(Bloomberg) — The pound fell from an eight-month high after a poll that successfully predicted the 2017 vote suggested the Conservative party will win a smaller majority than earlier predicted in Thursday’s election.
Sterling slid as much as 0.4% after the YouGov poll indicated Prime Minister Boris Johnson’s party will gain a majority of 28, compared with 68 projected two weeks ago. Currency markets were already jittery ahead of a number of risk events in coming days including the election, a Federal Reserve decision and a deadline for more U.S. tariffs on China.
The poll’s result “infuses more uncertainty” into how Brexit will play out, said Vishnu Varathan, head of economics and strategy at Mizuho Bank Ltd. in Singapore. “Also the timing of this just heading into FOMC — where the Fed may appear more stoic — incentivizes pound longs to lock in some profits.”
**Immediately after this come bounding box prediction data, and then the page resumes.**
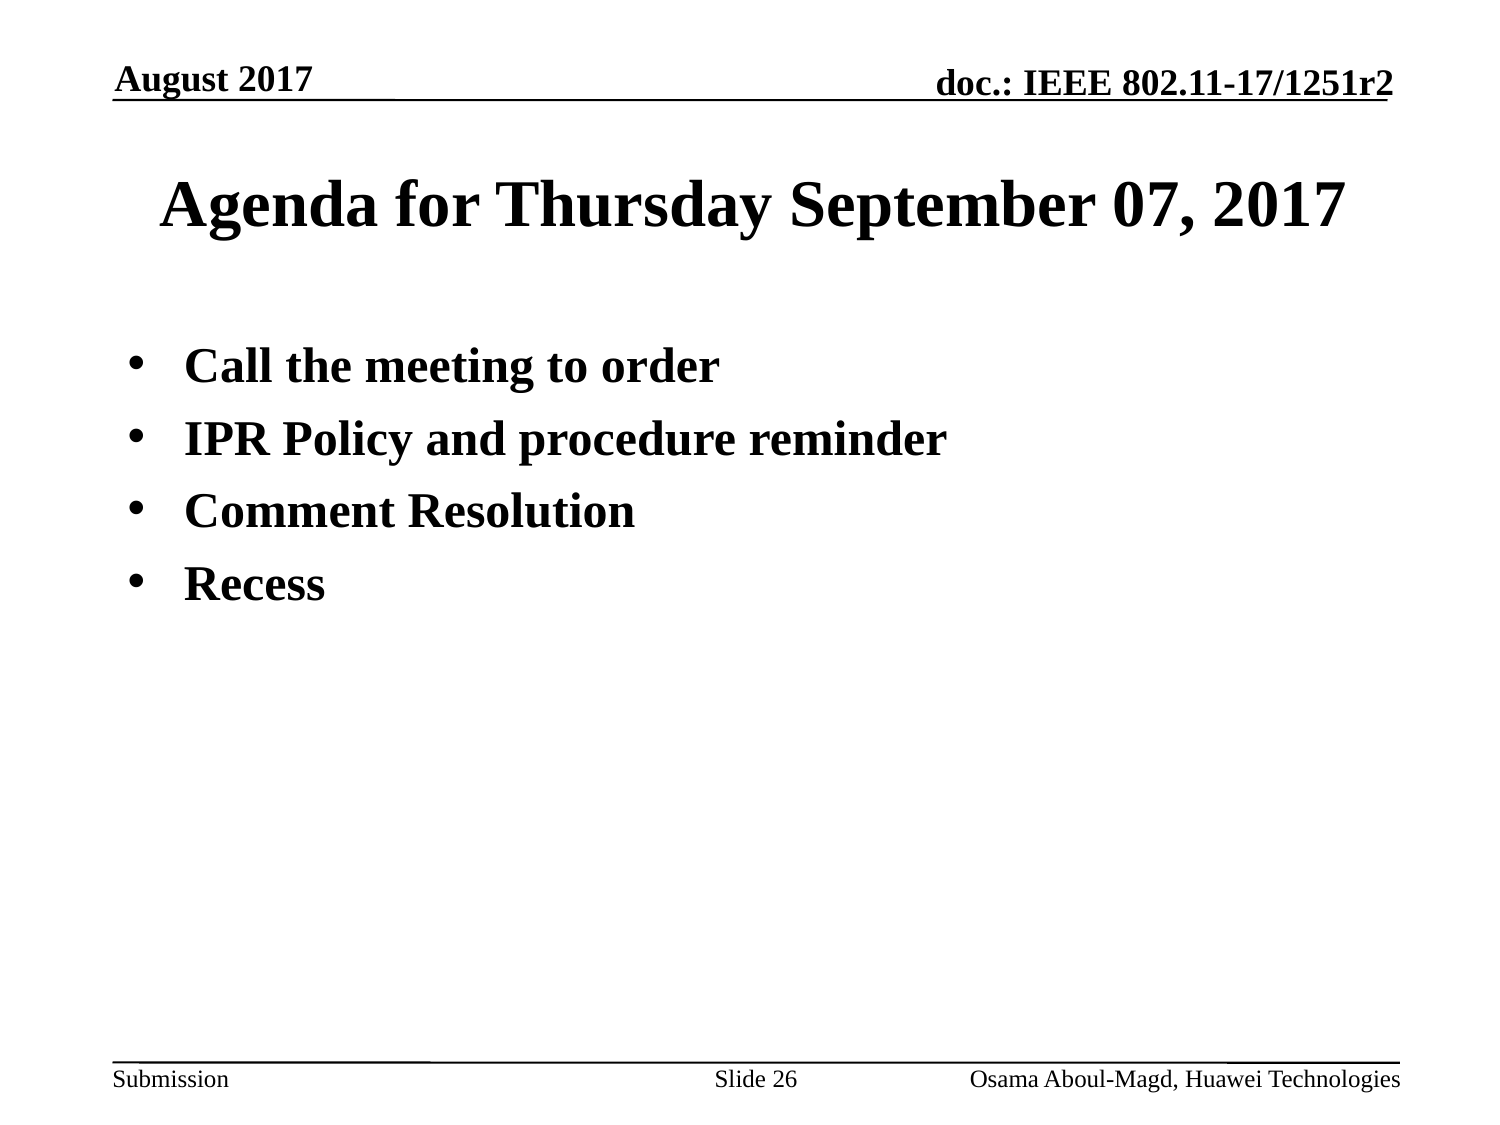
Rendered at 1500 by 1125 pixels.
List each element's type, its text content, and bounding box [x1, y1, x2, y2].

slide_number Slide 26 [712, 1061, 800, 1123]
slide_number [114, 54, 423, 100]
list Call the meeting to order IPR Policy and procedure reminder Comment Resolution Recess [112, 324, 1388, 1000]
title Agenda for Thursday September 07, 2017 [99, 112, 1426, 288]
footer Osama Aboul-Magd, Huawei Technologies [878, 1061, 1402, 1093]
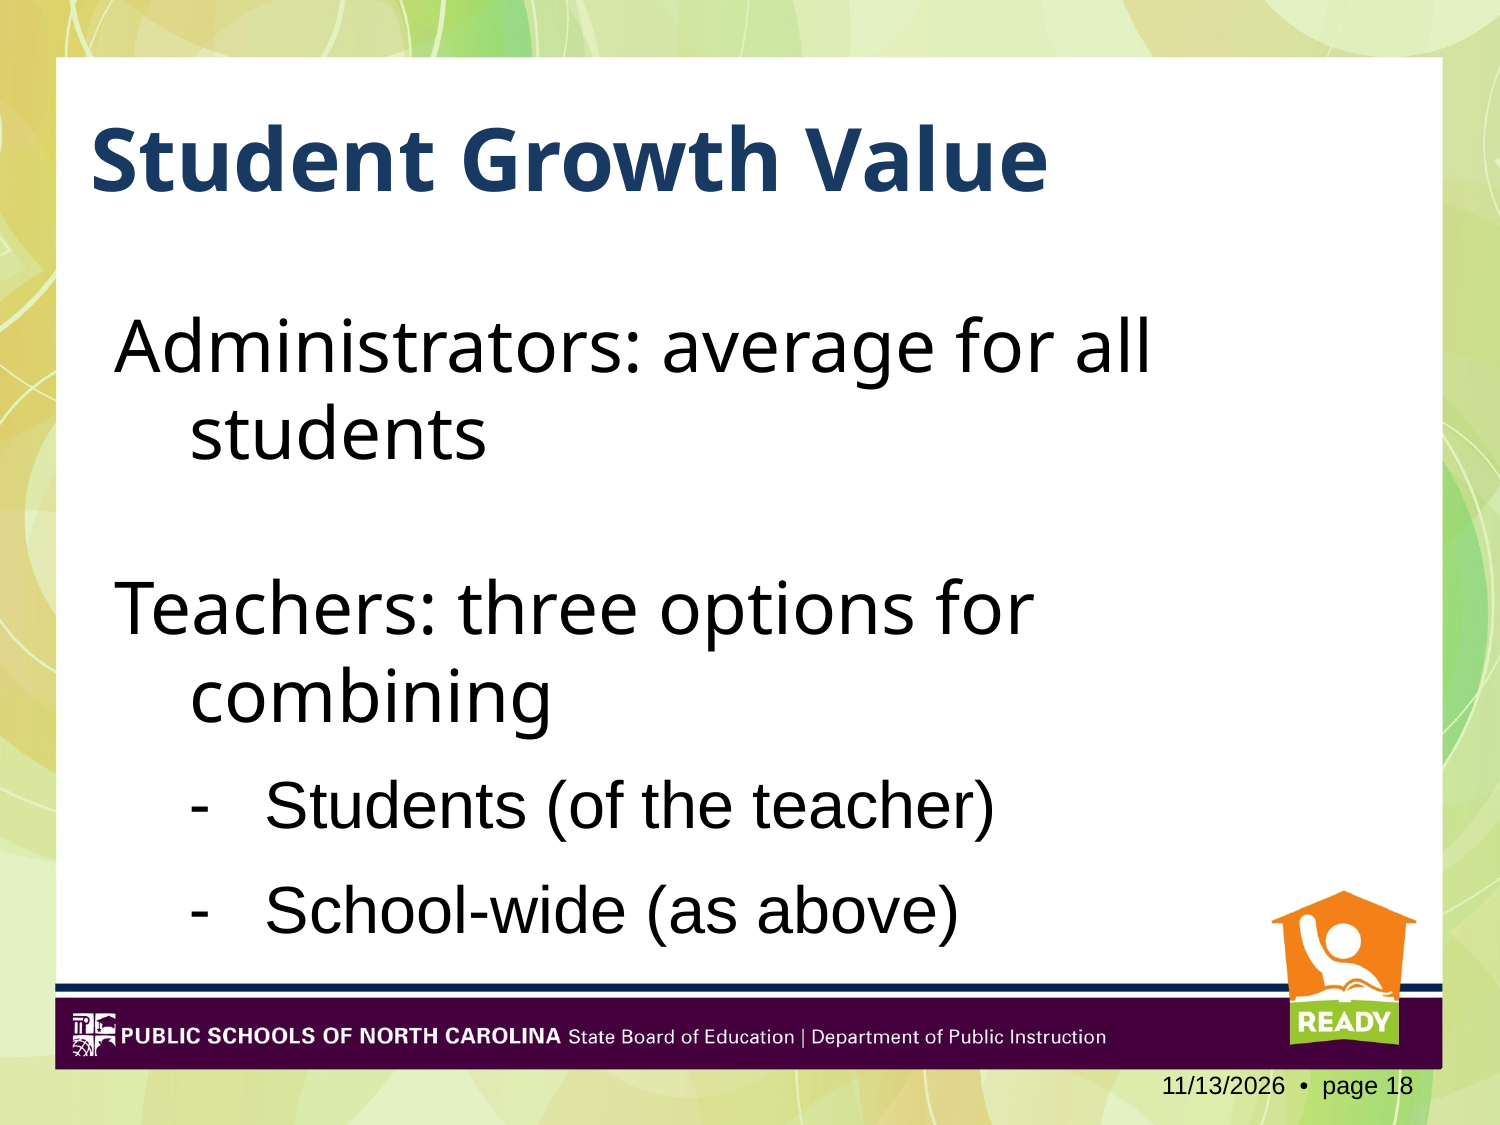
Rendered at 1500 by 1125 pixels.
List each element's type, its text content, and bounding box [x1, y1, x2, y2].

The pound slipped as much as 0.4% to $1.3108 after having climbed to $1.3215 on Tuesday, the highest level since March 27. Sterling has still strengthened almost 10% from this year’s low set in September. It traded at $1.3133 as of 10:29 a.m. in Singapore.
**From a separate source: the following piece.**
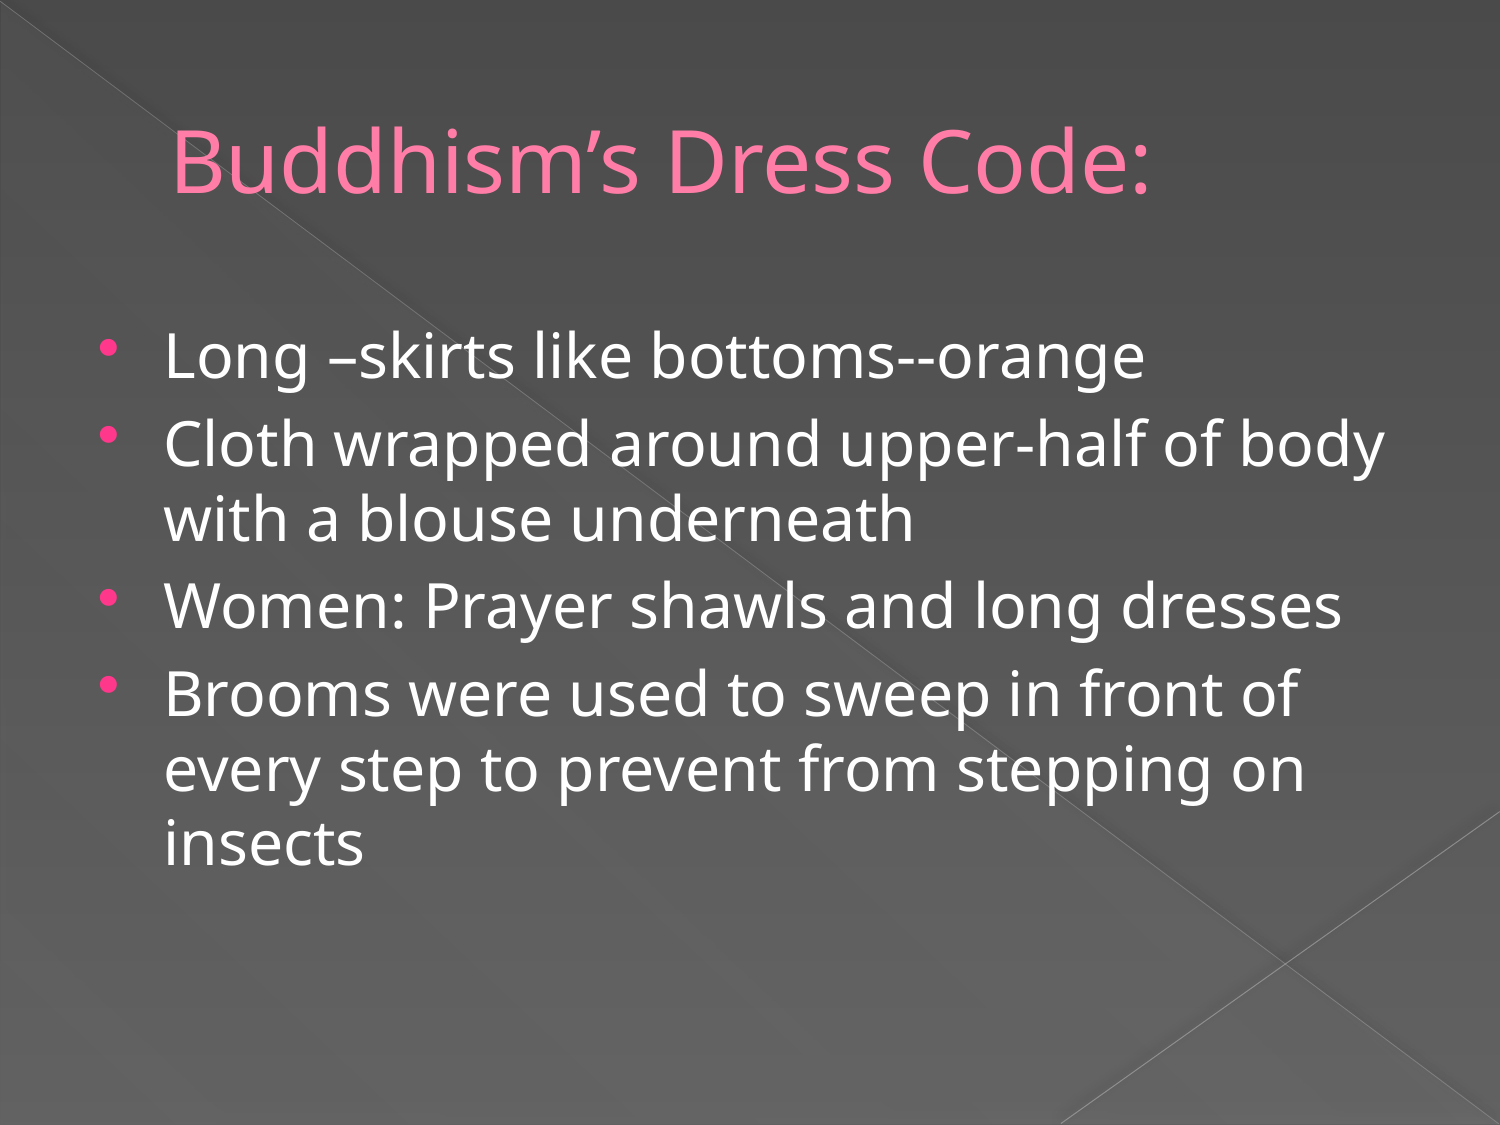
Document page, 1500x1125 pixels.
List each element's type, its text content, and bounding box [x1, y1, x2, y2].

list Long –skirts like bottoms--orange Cloth wrapped around upper-half of body with a blouse underneath Women: Prayer shawls and long dresses Brooms were used to sweep in front of every step to prevent from stepping on insects [75, 308, 1425, 1059]
title Buddhism’s Dress Code: [75, 43, 1425, 274]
The Tories will win 339 of the 650 seats in the House of Commons, Labour 231, the Scottish National Party 41, according to the YouGov forecast published late on Tuesday. The research used a technique that more closely predicted the result of the U.K.’s previous election in 2017 than other standard surveys.
Johnson called for an early election in an attempt to win a majority so he can force his Brexit deal into law. On Tuesday, he said: “This is a very, very close-fought election, and we need every vote.”